I watched my fingers reach out as if remote-controlled. It was like my body had decided what to do before the rest of me could catch up. As soon as I moved I knew that it was right.

Any choice was salvation at this point. Anything felt better than staying another second at the crossroads I had been camping at temporarily for the past years.

Relief flooded me. The sharp edges of the metal dug into my palm as my hand closed around the object.

~

The fluorescent tail-lights pierced into my eyes. The violent wind gripping my clothes buzzed in my ears only decibels short of a jet engine. A rope hit my back in a steady rhythm. It held down a duffle bag, tying it to the pillion of my Yamaha.

A street sign raced past above my head.

The NORTH
Birmingham 109
Manchester (M6) 192

I truly was a total sucker for blue eyes.

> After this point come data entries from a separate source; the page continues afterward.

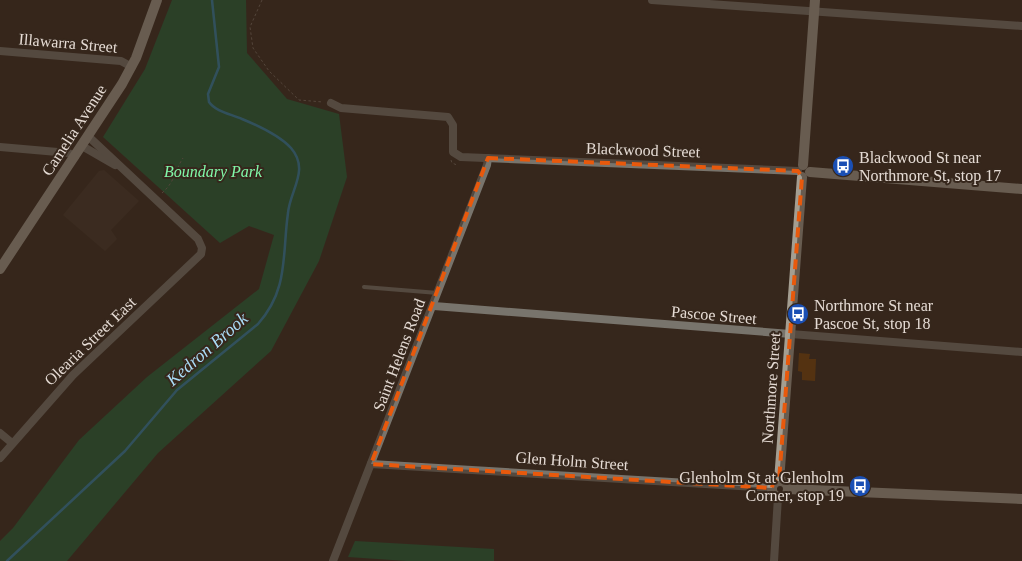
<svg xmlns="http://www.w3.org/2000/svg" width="1022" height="561" viewBox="0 0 1022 561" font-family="'Times New Roman',serif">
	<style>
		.education { fill: #413226 }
		.green { fill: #1d5f37 }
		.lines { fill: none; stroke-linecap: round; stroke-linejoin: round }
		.stream { stroke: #2c84ab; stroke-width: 2.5 }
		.building { fill: #794205 }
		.path { stroke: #776a60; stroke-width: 1; stroke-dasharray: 2.5 2.5; stroke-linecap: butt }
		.lane { stroke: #78746c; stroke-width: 4 }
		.street { stroke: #78746c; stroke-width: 8 }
		.secondary { stroke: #a49e91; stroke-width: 10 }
		.marked { fill: none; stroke: #e8590c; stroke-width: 4; stroke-dasharray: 10 6; stroke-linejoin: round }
		.labels { text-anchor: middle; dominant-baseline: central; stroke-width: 4; stroke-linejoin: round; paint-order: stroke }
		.street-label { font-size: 16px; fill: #e5dbd4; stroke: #36271c }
		.poi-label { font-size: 16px; fill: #e5dbd4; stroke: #36271c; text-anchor: start }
		.park-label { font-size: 16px; font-style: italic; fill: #80f7a8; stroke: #36271c }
		.water-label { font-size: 18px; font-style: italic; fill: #a9daf4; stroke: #36271c }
	</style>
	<rect width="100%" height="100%" fill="#36271c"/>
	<!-- education -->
	<path class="education" d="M104,170L139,201L111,230L117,239L105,251L63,215L99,171Z"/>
	<!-- green -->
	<g class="green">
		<path d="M172,0H246L247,53L287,99L339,114L347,177L319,261L271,351L158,453L67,561H0V541L13,528L79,440L147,377L259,289L274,235L249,226L220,243L103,137L145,69Z"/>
		<path d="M355,541L494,549V561H407L348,557Z"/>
	</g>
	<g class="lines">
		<!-- stream -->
		<path class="stream" d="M7,561L125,451L177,390L258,324C289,289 282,255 288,213C290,190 310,170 291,148C279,135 259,126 242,119C231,114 216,112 209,102L208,94L219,67L212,0"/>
	</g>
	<!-- building -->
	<path class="building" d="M799,353L810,354L809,359H816L815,381L802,380V372L798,371Z"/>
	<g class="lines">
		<!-- path -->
		<g class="path">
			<path d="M262,0L250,27L253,48L269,71L299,100L323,102"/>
			<path d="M451,160L452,163L457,165"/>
			<path d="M162,193C175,182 175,170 183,158"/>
		</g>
		<!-- lane -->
		<path class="lane" d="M364,287L438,293"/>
		<!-- street -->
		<g class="street">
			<path d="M652,0L1022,26"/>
			<path d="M0,51L121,61L132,67"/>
			<path d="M331,103L341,108L448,117L453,125V152L461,157L798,171"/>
			<path d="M82,146L115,165"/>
			<path d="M0,147L69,153L75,157"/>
			<path d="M434,306L1022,352"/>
			<path d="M0,433L12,443"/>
			<path d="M0,458L73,375L201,254L202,248L198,239L89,137"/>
			<path d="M371,464L772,488"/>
			<path d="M333,561L487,165L488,158"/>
			<path d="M774,561L778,497"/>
		</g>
		<!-- secondary -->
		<g class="secondary">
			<path d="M803,165L815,0"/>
			<path d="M810,172L1022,189"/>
			<path d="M0,269L122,84L136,58L157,0"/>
			<circle cx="780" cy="489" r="8"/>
			<path d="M779,481L802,177"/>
			<path d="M788,489L1022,499"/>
		</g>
	</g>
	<!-- marked area -->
	<path d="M0 0H1022V561H0ZM488,158L798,171L802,177L779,481L773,482L772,488L371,464Z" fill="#36271c" fill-opacity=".55" fill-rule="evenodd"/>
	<path class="marked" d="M488,158L798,171L802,177L779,481L773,482L772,488L371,464Z"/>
	<!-- icons -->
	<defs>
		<g id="bus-disc" transform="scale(1.125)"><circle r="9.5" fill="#1a4fb4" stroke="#36271c"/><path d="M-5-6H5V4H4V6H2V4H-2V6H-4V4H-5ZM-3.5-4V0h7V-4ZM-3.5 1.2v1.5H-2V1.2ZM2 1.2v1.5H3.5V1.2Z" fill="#fff"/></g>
	</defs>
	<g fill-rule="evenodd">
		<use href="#bus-disc" x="843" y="166"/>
		<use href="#bus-disc" x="798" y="314"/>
		<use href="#bus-disc" x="860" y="486"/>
	</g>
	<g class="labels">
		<!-- street labels -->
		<g class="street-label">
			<text transform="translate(68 43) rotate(5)">Illawarra Street</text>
			<text transform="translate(74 130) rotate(-57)">Camelia Avenue</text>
			<text transform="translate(643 150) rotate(2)">Blackwood Street</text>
			<text transform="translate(714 315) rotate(5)">Pascoe Street</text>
			<text transform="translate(90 341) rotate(-44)">Olearia Street East</text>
			<text transform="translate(399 355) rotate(-69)">Saint Helens Road</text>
			<text transform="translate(771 388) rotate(-86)">Northmore Street</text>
			<text transform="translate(572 461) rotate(4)">Glen Holm Street</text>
		</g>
		<!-- poi labels -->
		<g class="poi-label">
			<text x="859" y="157">Blackwood St near<tspan x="859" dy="18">Northmore St, stop 17</tspan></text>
			<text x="814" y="305">Northmore St near<tspan x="814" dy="18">Pascoe St, stop 18</tspan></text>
			<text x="844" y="477" text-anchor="end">Glenholm St at Glenholm<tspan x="844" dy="18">Corner, stop 19</tspan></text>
		</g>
		<!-- park labels -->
		<g class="park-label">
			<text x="213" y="171">Boundary Park</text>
		</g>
		<!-- water labels -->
		<g class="water-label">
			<text transform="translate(207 349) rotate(-41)">Kedron Brook</text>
		</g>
	</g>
</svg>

How I had managed to pack and organize everything in less than a day was still a mystery to me. It was late in the evening and in Manchester Billie's show must be at its mid-point.

There was still a lot to sort out. Meo would stay with Christopher until I could bring him back to Germany. I had called Richard to negotiate who would take over for me at the venue. Hopefully I could quickly resign my flat and somehow give my stupid houseplant back to my mum so it would finally stop dying.

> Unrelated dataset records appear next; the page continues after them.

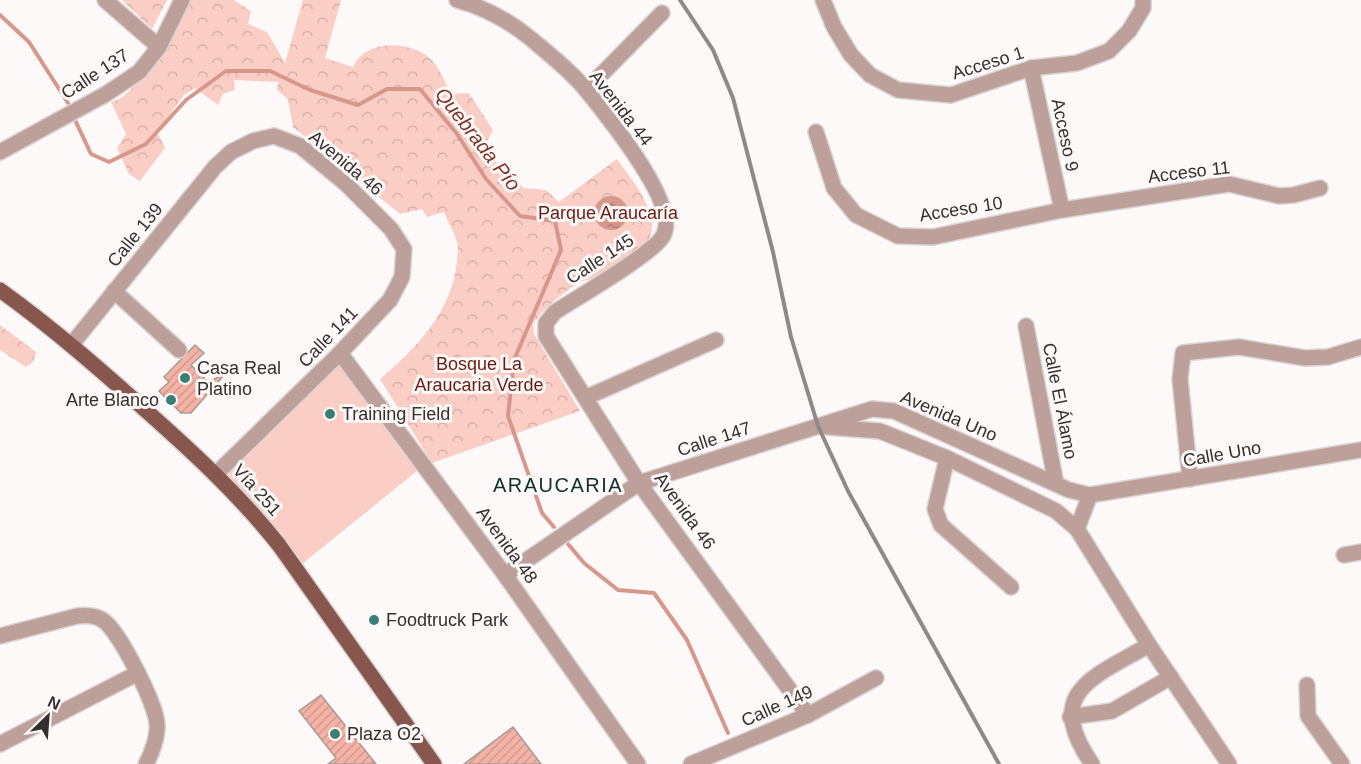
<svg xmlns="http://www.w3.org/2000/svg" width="1361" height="764" font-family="Arial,sans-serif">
  <defs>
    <pattern id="forest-crowns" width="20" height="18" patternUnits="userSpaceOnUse" patternTransform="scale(1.5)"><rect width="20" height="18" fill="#fbcec5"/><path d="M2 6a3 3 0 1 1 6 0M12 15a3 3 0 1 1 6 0" fill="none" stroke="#d8b1aa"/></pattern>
    <pattern id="water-ripples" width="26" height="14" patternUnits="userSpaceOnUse" patternTransform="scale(1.5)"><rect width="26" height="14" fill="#d7978b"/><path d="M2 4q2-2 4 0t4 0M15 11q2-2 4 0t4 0" fill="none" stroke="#af7c72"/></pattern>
    <pattern id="building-hatch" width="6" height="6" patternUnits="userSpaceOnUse" patternTransform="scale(1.5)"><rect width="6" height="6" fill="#f4b2a5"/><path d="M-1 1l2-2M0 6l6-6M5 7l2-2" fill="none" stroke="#d2998e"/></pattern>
  </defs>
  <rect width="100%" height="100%" fill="#fdf9f9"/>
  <!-- forest -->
  <g fill="url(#forest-crowns)">
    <polygon points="122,0 167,0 152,29"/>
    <path d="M182,0h52l17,11 -3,13 19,8 18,31 18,-63h38l-16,58 28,9c13,-30 65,-27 83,-2 6,9 10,20 15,29l18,-1 24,37 -10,20 41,38 22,2 13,12 58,-43c13,19 33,41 35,65 2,24 -31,41 -49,51 -8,4 -18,4 -26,9 -17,11 -33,24 -44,40l1,10 46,77 -148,52 -52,-84c37,-31 72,-68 77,-118 0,-6 2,-13 0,-19 -3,-10 -9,-20 -13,-30l-17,5 -5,-8 -22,5 -107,-87 -5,-28 -11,-9 1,-8 -44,-2 1,10 -12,4 -5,11 -23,-17 -11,7 -27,37 8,16 -25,33 -11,-7 -12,-26 9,-14 -15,-32c29,-5 59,-76 71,-102z"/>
    <polygon points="0,325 36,352 33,362 26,367 0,350"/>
  </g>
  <!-- garden -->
  <polygon fill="#fbcec5" points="341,359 417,471 302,564 224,469"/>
  <!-- water -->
  <circle fill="url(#water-ripples)" cx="611" cy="213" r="17"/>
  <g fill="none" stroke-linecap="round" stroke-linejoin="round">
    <!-- stream -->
    <g stroke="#d7978b" stroke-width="4">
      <polyline points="0,15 29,42 68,103"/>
      <polyline points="76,122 91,154 109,162 146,144 186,100 226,71 270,71 310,90 358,105 387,89 420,89 457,134 486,179 520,216 555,221 561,250 514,360 508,416 542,513 554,527"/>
      <polyline points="568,544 584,563 618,590 654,593 687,640 728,733"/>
    </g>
  </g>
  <!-- building -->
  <g fill="url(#building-hatch)" stroke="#a99a97" stroke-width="1.5">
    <polygon points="195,345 204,353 191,365 208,382 225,374 191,413 181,413 159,391 169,382 164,377"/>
    <polygon points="321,695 328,704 376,764 328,764 336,758 299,711"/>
    <polygon points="513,727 541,764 464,764"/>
  </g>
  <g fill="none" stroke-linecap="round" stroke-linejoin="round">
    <!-- minor casing -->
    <g stroke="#d9d5d4" stroke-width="18">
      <g id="minor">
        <polyline points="105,0 159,47"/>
        <path d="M457,0c26,7 52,21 73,38 19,16 42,34 57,53 20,25 94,115 76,145 -10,18 -87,62 -108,76l-9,11v13l93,147 169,232"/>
        <polyline points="823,0 834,27 851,55 870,75 898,90 951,95 1031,68 1077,63 1109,51 1129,31 1143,8 1143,0"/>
        <polyline points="1031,68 1062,210"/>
        <polyline points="586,90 662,13"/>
        <polyline points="816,132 834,188 856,215 898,236 933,237 1062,210 1229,184 1279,196 1294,195 1320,188"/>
        <polyline points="0,152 106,94 139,72 159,47 182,0"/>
        <polyline points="114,291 179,350"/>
        <polyline points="1026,326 1056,484"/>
        <polyline points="72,344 215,167 231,152 253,141 274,136 300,146 345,183 391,229 404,249 402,277 390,300 340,353 216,474"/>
        <polyline points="340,353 505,575 638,764"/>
        <polyline points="587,397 716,340"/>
        <polyline points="827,427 880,431 947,458 1056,511 1077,529 1149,645 1229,764"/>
        <polyline points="947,458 935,509 941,525 1011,587"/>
        <polyline points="1190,479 1180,379 1183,353 1239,347 1305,358 1328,357 1361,347"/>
        <polyline points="1077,529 1090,495"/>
        <polyline points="1344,555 1361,552"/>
        <polyline points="505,575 639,483 872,409 894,411 1069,490 1090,495 1361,450"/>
        <path d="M0,636l77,-20c9,-1 19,-1 27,5 16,12 52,83 53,103 1,12 -5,29 -11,40"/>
        <polyline points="1307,685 1308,716 1342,764"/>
        <polyline points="1070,717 1112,711 1171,677"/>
        <polyline points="0,744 138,673"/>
        <polyline points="691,764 808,715 876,678"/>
        <path d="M1092,764c-49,-72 0,-86 57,-119"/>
      </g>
    </g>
    <!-- major casing -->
    <g stroke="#d9d5d4" stroke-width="18">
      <path id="major" d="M0,290c53,38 102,81 151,125 46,41 90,82 128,130l155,219"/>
    </g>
    <!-- minor -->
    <use href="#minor" stroke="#bea09b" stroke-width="15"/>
    <!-- major -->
    <use href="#major" stroke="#87564d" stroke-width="15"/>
    <!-- rail -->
    <polyline stroke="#8f8a89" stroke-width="4" points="680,0 713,50 733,98 773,252 791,337 818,426 848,491 999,764"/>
  </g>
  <!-- markers -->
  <g fill="#3b7f74" stroke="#fdf9f9" stroke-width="2">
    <circle cx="185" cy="378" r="6"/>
    <circle cx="171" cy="400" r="6"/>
    <circle cx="330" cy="414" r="6"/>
    <circle cx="374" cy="620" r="6"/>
    <circle cx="335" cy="734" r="6"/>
  </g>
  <g text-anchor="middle" stroke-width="6" stroke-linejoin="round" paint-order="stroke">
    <!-- street labels -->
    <g font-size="18" fill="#352f2e" stroke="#fdf9f9">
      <text transform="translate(988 63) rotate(-17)" y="6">Acceso 1</text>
      <text transform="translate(95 74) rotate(-33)" y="6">Calle 137</text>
      <text transform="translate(621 108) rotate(52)" y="6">Avenida 44</text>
      <text transform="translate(1065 135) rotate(78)" y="6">Acceso 9</text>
      <text transform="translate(346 163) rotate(40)" y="6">Avenida 46</text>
      <text transform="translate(1189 172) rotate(-7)" y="6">Acceso 11</text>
      <text transform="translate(961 209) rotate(-9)" y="6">Acceso 10</text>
      <text transform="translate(135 235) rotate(-51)" y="6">Calle 139</text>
      <text transform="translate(600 259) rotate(-33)" y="6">Calle 145</text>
      <text transform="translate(328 337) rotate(-46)" y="6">Calle 141</text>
      <text transform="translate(1060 401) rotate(79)" y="6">Calle El Álamo</text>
      <text transform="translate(949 416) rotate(23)" y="6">Avenida Uno</text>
      <text transform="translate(714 439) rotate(-18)" y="6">Calle 147</text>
      <text transform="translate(1222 454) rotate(-10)" y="6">Calle Uno</text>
      <text transform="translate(257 490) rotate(48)" y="6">Vía 251</text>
      <text transform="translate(685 511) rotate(54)" y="6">Avenida 46</text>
      <text transform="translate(507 545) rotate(54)" y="6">Avenida 48</text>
      <text transform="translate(777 706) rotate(-24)" y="6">Calle 149</text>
    </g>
    <!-- park labels -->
    <g font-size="18" fill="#681c11" stroke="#fdf9f9">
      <text x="608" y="219">Parque Araucaría</text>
      <text x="479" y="370">Bosque La<tspan x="479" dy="21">Araucaria Verde</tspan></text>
    </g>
    <!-- poi labels -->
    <g font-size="18" fill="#352f2e" stroke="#fdf9f9" text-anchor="start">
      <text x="197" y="374">Casa Real<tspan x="197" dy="21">Platino</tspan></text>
      <text x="159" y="406" text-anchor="end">Arte Blanco</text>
      <text x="342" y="420">Training Field</text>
      <text x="386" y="626">Foodtruck Park</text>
      <text x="347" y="740">Plaza O2</text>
    </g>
    <!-- water labels -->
    <g font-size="20" font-style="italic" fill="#7f3226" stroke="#fdf9f9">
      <text transform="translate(478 139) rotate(52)" y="7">Quebrada Pío</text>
    </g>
    <!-- neighbourhood labels -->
    <g font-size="20" letter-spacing="1.5" fill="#0f302b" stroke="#fdf9f9">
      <text x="558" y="492">ARAUCARIA</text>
    </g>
  </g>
  <!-- north arrow -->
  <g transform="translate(48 716) rotate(25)" stroke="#fdf9f9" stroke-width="4.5" paint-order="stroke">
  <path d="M0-4.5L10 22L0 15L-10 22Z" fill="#352f2e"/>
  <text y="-9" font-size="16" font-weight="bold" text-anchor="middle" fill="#352f2e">N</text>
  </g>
</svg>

I had not called my dad yet. It would be one hell of a call but he would have to come to terms with my plans whether he wanted to or not. I knew that sooner or later he would accept my choice.

Because a choice I had made if hastily packing up all my belongings and driving across half the country in the middle of the night was anything to go by.

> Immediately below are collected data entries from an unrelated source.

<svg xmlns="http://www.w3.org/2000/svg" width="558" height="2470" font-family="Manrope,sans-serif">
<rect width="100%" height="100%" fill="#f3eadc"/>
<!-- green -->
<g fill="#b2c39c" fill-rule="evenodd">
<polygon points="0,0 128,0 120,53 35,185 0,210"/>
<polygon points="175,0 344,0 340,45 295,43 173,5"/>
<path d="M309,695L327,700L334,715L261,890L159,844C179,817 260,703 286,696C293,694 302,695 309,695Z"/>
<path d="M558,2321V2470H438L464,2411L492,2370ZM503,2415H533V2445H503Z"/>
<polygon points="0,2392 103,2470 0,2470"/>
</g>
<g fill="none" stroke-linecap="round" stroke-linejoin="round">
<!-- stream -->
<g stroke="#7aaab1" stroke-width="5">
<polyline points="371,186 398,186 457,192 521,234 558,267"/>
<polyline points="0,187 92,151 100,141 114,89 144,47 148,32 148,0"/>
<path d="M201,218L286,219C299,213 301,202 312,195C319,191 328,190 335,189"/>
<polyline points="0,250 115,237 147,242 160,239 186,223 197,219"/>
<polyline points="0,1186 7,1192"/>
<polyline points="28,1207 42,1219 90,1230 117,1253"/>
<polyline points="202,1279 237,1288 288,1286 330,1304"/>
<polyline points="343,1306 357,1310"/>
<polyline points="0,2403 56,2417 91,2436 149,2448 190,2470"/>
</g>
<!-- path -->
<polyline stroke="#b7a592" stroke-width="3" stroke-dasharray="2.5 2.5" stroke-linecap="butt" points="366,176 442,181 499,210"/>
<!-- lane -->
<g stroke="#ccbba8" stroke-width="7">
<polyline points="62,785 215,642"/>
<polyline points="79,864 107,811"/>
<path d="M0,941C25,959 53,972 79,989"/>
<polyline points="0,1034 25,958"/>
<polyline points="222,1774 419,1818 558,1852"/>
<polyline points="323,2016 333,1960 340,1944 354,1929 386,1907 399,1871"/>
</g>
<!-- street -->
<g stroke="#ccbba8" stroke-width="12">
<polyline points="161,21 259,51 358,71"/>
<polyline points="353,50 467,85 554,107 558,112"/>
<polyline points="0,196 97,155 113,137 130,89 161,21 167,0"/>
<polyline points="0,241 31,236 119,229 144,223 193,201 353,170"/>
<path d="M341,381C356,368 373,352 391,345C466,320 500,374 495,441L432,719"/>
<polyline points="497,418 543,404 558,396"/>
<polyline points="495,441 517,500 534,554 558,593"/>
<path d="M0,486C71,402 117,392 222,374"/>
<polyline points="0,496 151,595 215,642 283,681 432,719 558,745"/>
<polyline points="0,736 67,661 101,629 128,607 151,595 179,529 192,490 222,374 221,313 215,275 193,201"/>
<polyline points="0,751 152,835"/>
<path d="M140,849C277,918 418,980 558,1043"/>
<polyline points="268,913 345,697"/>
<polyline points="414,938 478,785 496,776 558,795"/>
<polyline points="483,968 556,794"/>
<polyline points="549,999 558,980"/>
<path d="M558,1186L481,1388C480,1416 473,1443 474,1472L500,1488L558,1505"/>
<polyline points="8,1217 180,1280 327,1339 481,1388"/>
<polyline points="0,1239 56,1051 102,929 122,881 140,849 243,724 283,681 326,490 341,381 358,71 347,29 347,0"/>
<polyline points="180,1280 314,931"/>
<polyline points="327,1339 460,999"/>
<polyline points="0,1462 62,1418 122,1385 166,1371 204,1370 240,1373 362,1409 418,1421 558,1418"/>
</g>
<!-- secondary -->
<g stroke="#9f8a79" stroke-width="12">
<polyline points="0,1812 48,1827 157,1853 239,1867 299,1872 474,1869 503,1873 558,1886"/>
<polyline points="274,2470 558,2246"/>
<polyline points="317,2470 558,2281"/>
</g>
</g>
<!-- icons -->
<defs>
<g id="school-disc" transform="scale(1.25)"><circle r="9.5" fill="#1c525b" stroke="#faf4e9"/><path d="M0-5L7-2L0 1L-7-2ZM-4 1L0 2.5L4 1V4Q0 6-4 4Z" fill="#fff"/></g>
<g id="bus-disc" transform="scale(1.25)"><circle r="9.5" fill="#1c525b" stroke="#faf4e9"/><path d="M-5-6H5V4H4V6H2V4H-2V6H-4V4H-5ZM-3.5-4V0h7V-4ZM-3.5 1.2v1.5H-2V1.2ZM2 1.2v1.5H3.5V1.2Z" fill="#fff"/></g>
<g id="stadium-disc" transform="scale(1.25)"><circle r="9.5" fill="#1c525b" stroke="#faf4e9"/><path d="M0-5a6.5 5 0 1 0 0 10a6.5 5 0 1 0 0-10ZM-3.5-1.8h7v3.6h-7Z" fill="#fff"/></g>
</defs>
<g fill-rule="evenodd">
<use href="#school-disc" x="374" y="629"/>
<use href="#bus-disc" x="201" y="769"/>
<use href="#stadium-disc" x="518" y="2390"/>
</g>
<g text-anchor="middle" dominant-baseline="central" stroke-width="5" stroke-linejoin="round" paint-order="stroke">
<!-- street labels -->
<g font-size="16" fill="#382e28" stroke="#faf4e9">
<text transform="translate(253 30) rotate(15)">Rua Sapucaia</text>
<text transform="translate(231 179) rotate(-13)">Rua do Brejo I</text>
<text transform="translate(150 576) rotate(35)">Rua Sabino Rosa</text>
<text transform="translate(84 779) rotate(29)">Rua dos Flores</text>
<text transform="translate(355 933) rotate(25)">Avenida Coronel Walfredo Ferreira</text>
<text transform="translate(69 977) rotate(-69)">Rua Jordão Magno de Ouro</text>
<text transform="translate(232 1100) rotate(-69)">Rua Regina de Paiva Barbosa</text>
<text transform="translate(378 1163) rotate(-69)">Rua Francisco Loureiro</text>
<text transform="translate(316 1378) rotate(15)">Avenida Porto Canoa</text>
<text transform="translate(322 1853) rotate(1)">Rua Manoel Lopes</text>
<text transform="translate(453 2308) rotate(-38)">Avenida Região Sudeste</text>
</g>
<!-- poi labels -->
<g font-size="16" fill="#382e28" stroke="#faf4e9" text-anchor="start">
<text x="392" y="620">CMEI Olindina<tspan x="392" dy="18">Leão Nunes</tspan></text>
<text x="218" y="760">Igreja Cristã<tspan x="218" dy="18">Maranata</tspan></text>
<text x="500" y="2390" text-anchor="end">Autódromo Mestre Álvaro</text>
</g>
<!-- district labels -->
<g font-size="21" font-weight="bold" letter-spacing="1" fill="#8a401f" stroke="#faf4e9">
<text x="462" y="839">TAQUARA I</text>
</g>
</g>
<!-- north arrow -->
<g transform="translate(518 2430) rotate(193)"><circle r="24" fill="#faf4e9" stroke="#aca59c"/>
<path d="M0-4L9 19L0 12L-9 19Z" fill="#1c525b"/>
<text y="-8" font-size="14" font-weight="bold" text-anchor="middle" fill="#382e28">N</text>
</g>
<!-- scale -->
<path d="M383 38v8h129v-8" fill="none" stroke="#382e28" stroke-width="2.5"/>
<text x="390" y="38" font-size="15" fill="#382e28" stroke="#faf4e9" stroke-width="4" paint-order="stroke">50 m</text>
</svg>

My hand had reached for the camera with certainty. I chose art.
Just like that I was not in limbo anymore. Taking the camera was like finally being set free from that unbearable in-between-place I had been stuck in for too long.

There was no way of knowing where this job took me, what opportunities awaited me and where I would be a few months from now.
I only hoped it was somewhere close to Billie. I did not care if she and I were even going to be a thing. We would have to see if either of us wanted to be part of a thing. We both needed independence and plenty of room to breathe.

I saw my mistake now. Turns out in the past I had not been bad at communicating with others. I had mostly been bad at communicating with myself.
I was sick and tired of telling myself that I was a rational person who thought with their head first. It was a lie.

I kicked down a gear, released the clutch and accelerated to overtake a line of cars on the right. The motorway was leading me north through the indigo night and to my left the sky was still ablaze with the last light.
I almost laughed because it was so stupidly cliché-ridden and almost too cheesy to be real.

A part of me still believed I was making a mistake, I was being reckless, I was acting without thinking. It had become easier to tell that part of me to shut the hell up.
Blame it on my naivety but I did not think I was losing my mind anymore; I was finding it. If I wanted to feel ready I would be waiting forever. Nobody can be ready. Ever.

The urge to scream and laugh into my helmet at the top of my lungs was overpowering. Something in my ribcage wanted to break free and fly out into the summer night. Everything but that feeling was irrelevant.

A thought circled through my mind on a loop:

Truth is, nobody knows what the fuck they are doing.
Everybody just moves along somehow, sleepwalks from day to day and sometimes it's a nightmare and sometimes it's a lucid fantasy. And if it's the latter you better chase that feeling.

If I was going to mess up my future, I might as well do it following my heart.